Ambassador de Sadesky

Russian Ambassador Alexi de Sadesky (left)

The Russian ambassador to Washington in Stanley Kubrick’s Cold War satire Dr Strangelove is certainly absurd, but in a film about a world gone MAD, he’s no crazier than anyone else. Instead of relying on an over-the-top Russian accent (or indeed, any kind of Russian accent), Peter Bull uses comic physicality and facial expressions to carry the role, for example, when coming to blows with the American general over the buffet table (“No fighting in the War Room!”). If you look carefully during Peter Sellers’s masterful wheelchair-bound adlib about spawning a subterranean super-race, you’ll see Bull in the background finding it very hard to keep a straight face.

Xenia Onatopp

Xenia Onatopp wins the prize for the most cringeworthy punning name in film history — first equal with fellow Bond girl Pussy Galore, that is.
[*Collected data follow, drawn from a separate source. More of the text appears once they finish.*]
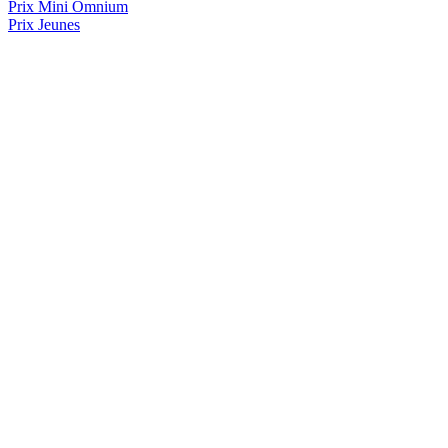
Prix
Mini Omnium
Prix Jeunes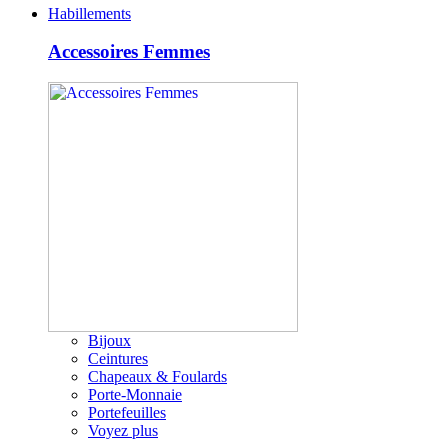
Habillements
Accessoires Femmes
Bijoux
Ceintures
Chapeaux & Foulards
Porte-Monnaie
Portefeuilles
Voyez plus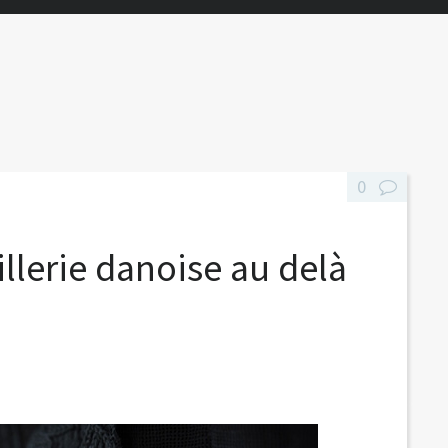
0
illerie danoise au delà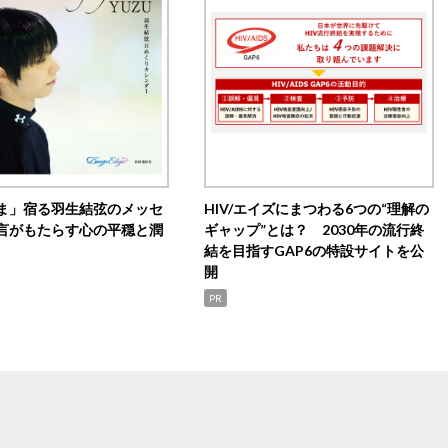
ま」宿る羽生結弦のメッセ
HIV/エイズにまつわる6つの“理解の
言がもたらす心の平穏と潤
ギャップ”とは？ 2030年の流行終
結を目指すGAP6の特設サイトを公
開
PR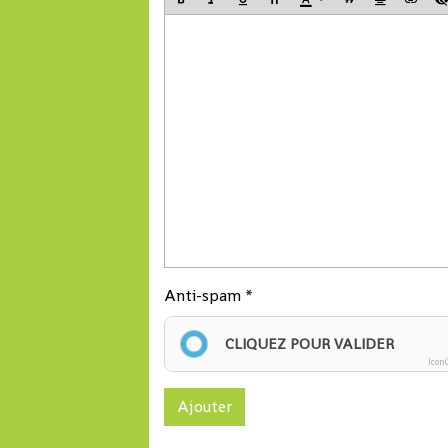
Anti-spam
CLIQUEZ POUR VALIDER
Icon
Ajouter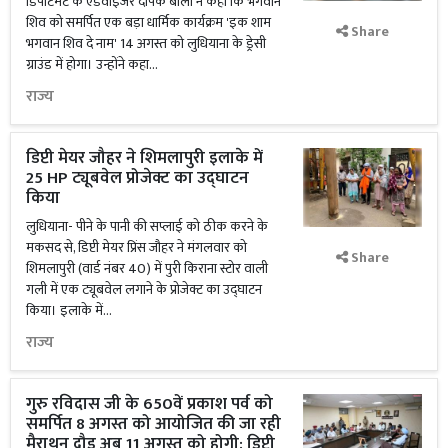
डिपार्टमेंट के एडवाइजर दीपक बाली ने कहा कि भगवान
शिव को समर्पित एक बड़ा धार्मिक कार्यक्रम 'इक शाम
Share
भगवान शिव दे नाम' 14 अगस्त को लुधियाना के ड्रेसी
ग्राउंड में होगा। उन्होंने कहा...
राज्य
डिप्टी मेयर जौहर ने शिमलापुरी इलाके में
25 HP ट्यूबवेल प्रोजेक्ट का उद्घाटन
किया
लुधियाना- पीने के पानी की सप्लाई को ठीक करने के
मकसद से, डिप्टी मेयर प्रिंस जौहर ने मंगलवार को
Share
शिमलापुरी (वार्ड नंबर 40) में पुरी किराना स्टोर वाली
गली में एक ट्यूबवेल लगाने के प्रोजेक्ट का उद्घाटन
किया। इलाके में...
राज्य
गुरु रविदास जी के 650वें प्रकाश पर्व को
समर्पित 8 अगस्त को आयोजित की जा रही
मैराथन दौड़ अब 11 अगस्त को होगी: डिप्टी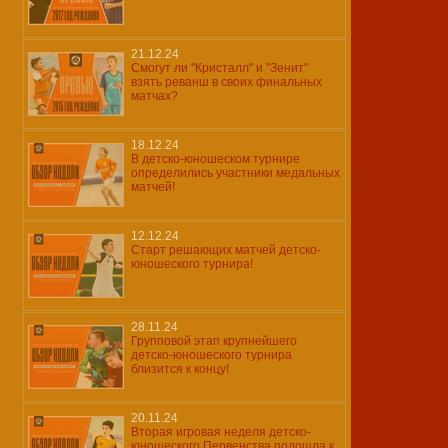
21.12.24
Смогут ли "Кристалл" и "Зенит"
взять реванш в своих финальных
матчах?
18.12.24
В детско-юношеском турнире
определились участники медальных
матчей!
12.12.24
Старт решающих матчей детско-
юношеского турнира!
28.11.24
Групповой этап крупнейшего
детско-юношеского турнира
близится к концу!
20.11.24
Вторая игровая неделя детско-
юношеского Первенства подошла к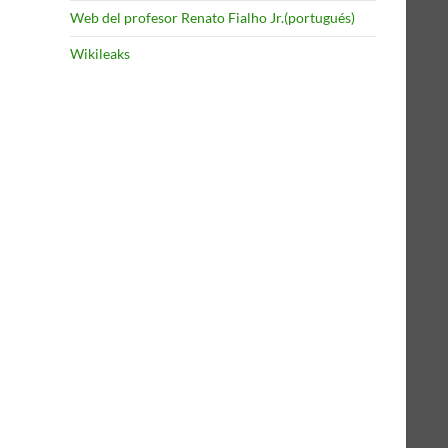
Web del profesor Renato Fialho Jr.(portugués)
Wikileaks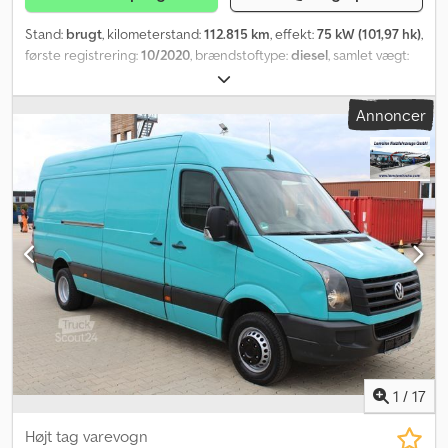
Stand:
brugt
, kilometerstand:
112.815 km
, effekt:
75 kW (101,97 hk)
,
første registrering:
10/2020
, brændstoftype:
diesel
, samlet vægt:
2.800 kg
, næste syn (TÜV):
06/2028
, farve:
grå
, emissionsklasse:
Euro 6
, Udstyr:
ABS, klimaanlæg, sodfilter
, Brugt køretøj Euro 6
Annoncer
grøn miljømærke, lang kassevogn, klimaanlæg, bakkamera,
parkeringssensorer for og bag, fartpilot, multifunktionsrat, 6-trins
gearkasse, 3 sæder, skillevæg, varerumsbeklædning gulv + væg,
elruder, centrallås, airbag, ABS, ASR, tysk køretøj, original
kilometertal, - Mellemhandel og fejl i oplysninger forbeholdes -
Sælges kun til erhvervsdrivende eller eksport - Køretøjsnr.: - 93
Cedpoynu Uqofx Amherf
1
/
17
Højt tag varevogn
She supposedly speaks with a Georgian accent, but there’s about as much chance of her name being Georgian as there is of the name Pierce Brosnan being English. Literally a femme fatale, Onatopp is a criminal henchwoman who gets aroused when she kills. Her signature move is to clamp her victim between her thighs while — you guessed it, on top — and squeeze them until they suffocate. Her sadistic side can easily be explained by the fact that she used to be fighter pilot in the Soviet Air Force.

Boris the Blade

“As bent as the Soviet sickle and as hard as the hammer that crosses it.” Not content with stereotyping Cockneys and Irish Travellers, director Guy Ritchie generously extended his remit to Russians in the Brit-flick crime comedy Snatch (2000). Arms dealer Boris “the Blade” Yurinov, played by Croatian Serb actor Rade Serbezija, ticks all the predictable “crazy Russian” boxes: ruthless, violent and completely unhinged. There’s some woeful subtitling of spoken Russian (Da, ya ponimayu — “Yes, I understand” — somehow turns into “It’s OK, I know a couple of guys” onscreen) before Boris suffers the final indignity of being killed by Vinnie Jones.

Irina Spalko

At least the woeful Indiana Jones and the Kingdom of the Crystal Skull (2008) had a truly ridiculous lead antagonist in Cate Blanchett’s Irina Spalko. A KGB agent and champion fencer with psychic powers, Spalko is obsessed with finding the Crystal Skull of Akator to harness the infinite knowledge that resides in it. She aims to use this power to manipulate the minds of the Americans and teach them the “true version of history”. Unfortunately, aliens melt her eyes out first. The internet claims she was raised in a “small mountain village in the eastern regions of the Ukrainian Soviet Socialist Republic”, which shows roughly how much the internet knows about the geography of Ukraine.